「ホテルに行くんじゃなかったの?」久我月は一橋貴明に尋ねた。
一橋貴明は姿勢を正し、シートベルトを外した。その気品ある仙人のような雰囲気と、磁性のある心地よい声で言った。「女の子が一人でホテルに泊まるのは危険だ。ちょうど私はここにマンションを持っているから、そこに泊まった方が快適だろう」
「マンションは9棟40階だ。これが部屋のカードキーだ。ここは私も住んだことがないから、心配しなくていい」彼はゆっくりと言った。
すると久我月は心配そうに聞いた。「お金はかかりますか?」
やっぱり!
七男の若様は笑いながら首を振り、親しみやすい様子で「お金はいらない」と答えた。
「よかった」
久我月は上機嫌でシートベルトを外し、一橋貴明の深い表情を見つめながら言った。「おじさん、ありがとうございます」
車を降りた後、一橋貴明に手を振り、竜湖に入っていった。
一橋貴明は久我月が団地に入るのを見送り続け、門番に止められる様子を見て、そして無事に団地に入れたのを確認し、ずっと笑みを浮かべていた。

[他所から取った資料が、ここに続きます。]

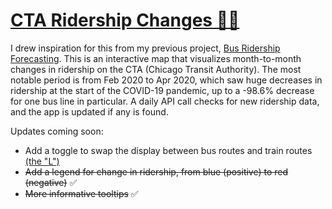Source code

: # [CTA Ridership Changes 🚌🚅](https://jbelian.github.io/cta-ridership-changes/)

I drew inspiration for this from my previous project, [Bus Ridership Forecasting](https://github.com/jbelian/WGU-Capstone-Bus-Ridership-Forecasting). This is an interactive map that visualizes month-to-month changes in ridership on the CTA (Chicago Transit Authority). The most notable period is from Feb 2020 to Apr 2020, which saw huge decreases in ridership at the start of the COVID-19 pandemic, up to a -98.6% decrease for one bus line in particular. A daily API call checks for new ridership data, and the app is updated if any is found.

Updates coming soon:
- Add a toggle to swap the display between bus routes and train routes [(the "L")](https://en.wikipedia.org/wiki/Chicago_%22L%22)
- ~~Add a legend for change in ridership, from blue (positive) to red (negative)~~ ✅
- ~~More informative tooltips~~ ✅
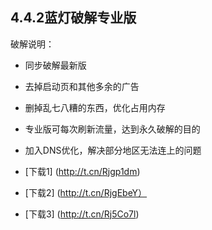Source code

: 
## 4.4.2蓝灯破解专业版
破解说明：
* 同步破解最新版
* 去掉启动页和其他多余的广告
* 删掉乱七八糟的东西，优化占用内存
* 专业版可每次刷新流量，达到永久破解的目的
* 加入DNS优化，解决部分地区无法连上的问题


* [下载1] (http://t.cn/Rjgp1dm)
* [下载2] (http://t.cn/RjgEbeY）
* [下载3] (http://t.cn/Rj5Co7l)

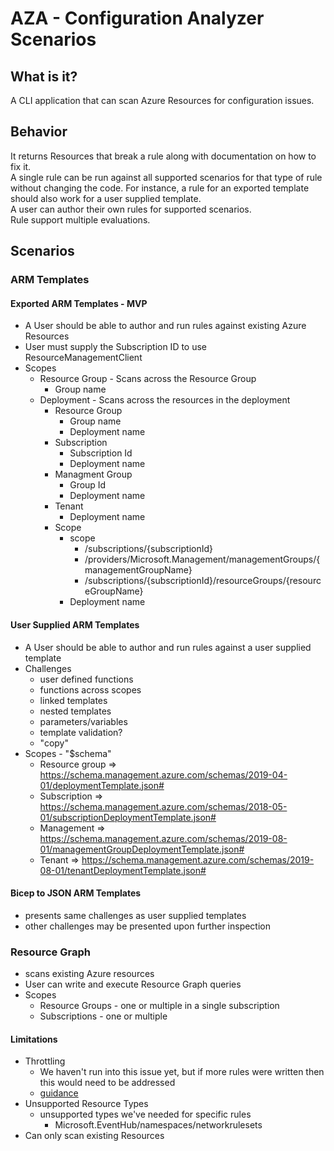 # AZA - Configuration Analyzer Scenarios

## What is it?
A CLI application that can scan Azure Resources for configuration issues.

## Behavior
It returns Resources that break a rule along with documentation on how to fix it.    
A single rule can be run against all supported scenarios for that type of rule without changing the code. For instance, a rule for an exported template should also work for a user supplied template.  
A user can author their own rules for supported scenarios.  
Rule support multiple evaluations.    

## Scenarios

### ARM Templates 

#### Exported ARM Templates - MVP
- A User should be able to author and run rules against existing Azure Resources
- User must supply the Subscription ID to use ResourceManagementClient
- Scopes 
    - Resource Group - Scans across the Resource Group
        - Group name
    - Deployment - Scans across the resources in the deployment
        - Resource Group
            - Group name
            - Deployment name
        - Subscription
            - Subscription Id
            - Deployment name
        - Managment Group
            - Group Id
            - Deployment name
        - Tenant
            - Deployment name
        - Scope
            - scope
                - /subscriptions/{subscriptionId}
                - /providers/Microsoft.Management/managementGroups/{managementGroupName}
                - /subscriptions/{subscriptionId}/resourceGroups/{resourceGroupName}
            - Deployment name  

#### User Supplied ARM Templates
- A User should be able to author and run rules against a user supplied template
- Challenges
    - user defined functions
    - functions across scopes
    - linked templates
    - nested templates 
    - parameters/variables
    - template validation?
    - "copy"
- Scopes - "$schema"
    - Resource group => https://schema.management.azure.com/schemas/2019-04-01/deploymentTemplate.json#
    - Subscription => https://schema.management.azure.com/schemas/2018-05-01/subscriptionDeploymentTemplate.json#
    - Management => https://schema.management.azure.com/schemas/2019-08-01/managementGroupDeploymentTemplate.json#
    - Tenant => https://schema.management.azure.com/schemas/2019-08-01/tenantDeploymentTemplate.json#    

#### Bicep to JSON ARM Templates
- presents same challenges as user supplied templates 
- other challenges may be presented upon further inspection


### Resource Graph
- scans existing Azure resources
- User can write and execute Resource Graph queries
- Scopes
    - Resource Groups - one or multiple in a single subscription
    - Subscriptions - one or multiple 
#### Limitations 
- Throttling
    - We haven't run into this issue yet, but if more rules were written then this would need to be addressed
    - [guidance](https://docs.microsoft.com/en-us/azure/governance/resource-graph/concepts/guidance-for-throttled-requests)
- Unsupported Resource Types 
    - unsupported types we've needed for specific rules
        - Microsoft.EventHub/namespaces/networkrulesets  
- Can only scan existing Resources   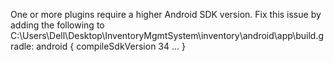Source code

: One or more plugins require a higher Android SDK version.
Fix this issue by adding the following to C:\Users\Dell\Desktop\InventoryMgmtSystem\inventory\android\app\build.gradle:
android {
  compileSdkVersion 34
  ...
}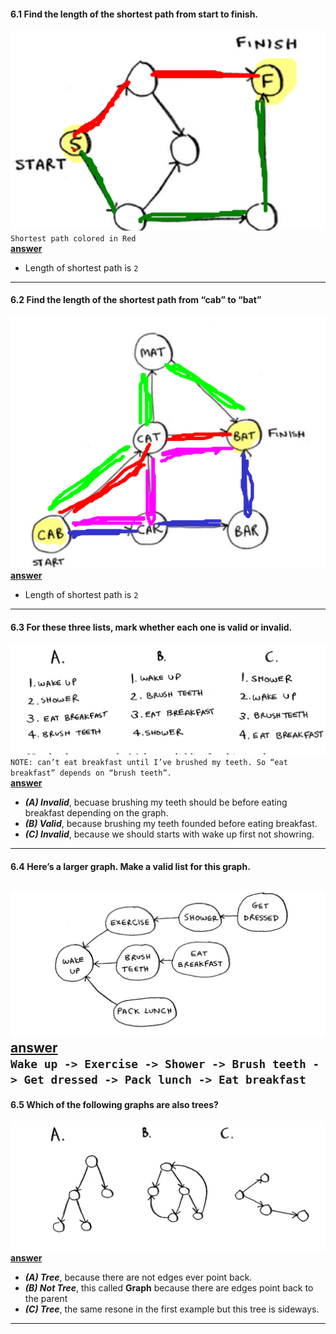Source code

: #### 6.1 Find the length of the shortest path from start to finish.
![alt text](image.png) </br>
`Shortest path colored in Red` <br/>
**<ins>answer</ins>**
- Length of shortest path is `2`
---------------------------------------------------------
#### 6.2 Find the length of the shortest path from “cab” to “bat”
![alt text](image-1.png) <br/>
**<ins>answer</ins>**
- Length of shortest path is `2`
---------------------------------------------------------
#### 6.3 For these three lists, mark whether each one is valid or invalid.
![alt text](image-3.png) <br/>
`NOTE: can’t eat breakfast until I’ve brushed my teeth. So “eat breakfast” depends on “brush teeth”.` <br/>
**<ins>answer</ins>**
- **_(A) Invalid_**, becuase brushing my teeth should be before eating breakfast depending on the graph.
- **_(B) Valid_**, because brushing my teeth founded before eating breakfast.
- **_(C) Invalid_**, because we should starts with wake up first not showring.
---------------------------------------------------------
#### 6.4 Here’s a larger graph. Make a valid list for this graph.
![alt text](image-4.png) <br/>
**<ins>answer</ins>** <br/>
`Wake up -> Exercise -> Shower -> Brush teeth -> Get dressed -> Pack lunch -> Eat breakfast`
---------------------------------------------------------
#### 6.5 Which of the following graphs are also trees?
![alt text](image-5.png) <br/>
**<ins>answer</ins>**
- **_(A) Tree_**, because there are not edges ever point back.
- **_(B) Not Tree_**, this called **Graph** because there are edges point back to the parent 
- **_(C) Tree_**, the same resone in the first example but this tree is sideways.
---------------------------------------------------------
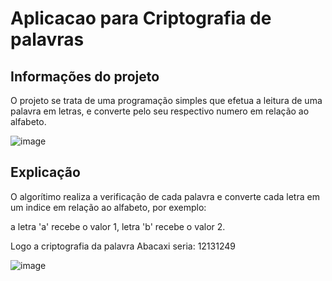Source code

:# Aplicacao para Criptografia de palavras

## Informações do projeto 
O projeto se trata de uma programação simples que efetua a leitura de uma palavra em letras,
e converte pelo seu respectivo numero em relação ao alfabeto.


![image](https://github.com/user-attachments/assets/88f38a1e-5b16-4354-a21c-2e088ea59620)

## Explicação
O algorítimo realiza a verificação de cada palavra e converte cada letra em um indice em relação
ao alfabeto, por exemplo:

a letra 'a' recebe o valor 1, letra 'b' recebe o valor 2.

Logo a criptografia da palavra Abacaxi seria: 12131249

![image](https://github.com/user-attachments/assets/8a171d41-2077-4d50-8b7c-6de2512dd650)


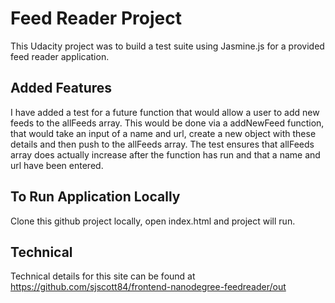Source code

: # Feed Reader Project

This Udacity project was to build a test suite using Jasmine.js for a provided feed reader application.

## Added Features

I have added a test for a future function that would allow a user to add new feeds to the allFeeds array.  This would be done via a addNewFeed function, that would take an input of a name and url, create a new object with these details and then push to the allFeeds array.  The test ensures that allFeeds array does actually increase after the function has run and that a name and url have been entered.

## To Run Application Locally

Clone this github project locally, open index.html and project will run.

## Technical

Technical details for this site can be found at https://github.com/sjscott84/frontend-nanodegree-feedreader/out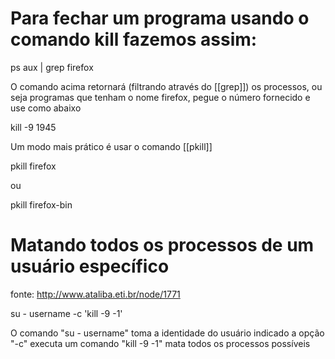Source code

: # Para fechar um programa usando o comando kill fazemos assim:

ps aux | grep firefox

O comando acima retornará (filtrando através do [[grep]]) os processos, ou seja
programas que tenham o nome firefox, pegue o número fornecido e use como abaixo

kill -9  1945

Um modo mais prático é usar o comando [[pkill]]

pkill firefox

ou

pkill firefox-bin

# Matando todos os processos de um usuário específico
fonte: http://www.ataliba.eti.br/node/1771

su - username -c 'kill -9 -1'

O comando "su - username" toma a identidade do usuário indicado
a opção "-c" executa um comando "kill -9 -1" mata todos os processos possíveis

久我月の姿が完全に見えなくなってから、一橋貴明は車を発進させた。
久我月が団地に入ろうとすると、案の定、門番に止められた。「何の用だ?誰の許可で入るんだ?」
門番は久我月の'安っぽい'服装を見て、軽蔑するような目つきを向けた。
「ここの字が読めるのか?ここは竜湖団地だ。お前みたいな貧乏人が来る場所じゃない」
門番の態度は非常に横柄だった。
きっと自分が可愛いから、ここで立ち止まってお金持ちを釣れると思ってるんだろう?
久我月は目を細め、目の中に血走った筋が浮かび、目尻に冷酷さが滲んだ。
彼女は何も言わず、指の間にブラックカードを挟んでいた。
ああ、ブラックゴールドカードだ。
門番の表情は一変し、目を見開いた!
竜湖団地が開発されて以来、ブラックゴールドカードは3枚しか発行されておらず、その3枚を持つ住人は特別な身分の持ち主だった。
門番は竜湖団地が一般販売を始めて以来、ずっとここで働いていたが、何年も経って、このカードを誰が持っているのか見たことがなかった。
しかし、この一見目立たない少女が、このブラックゴールドカードを持っているとは。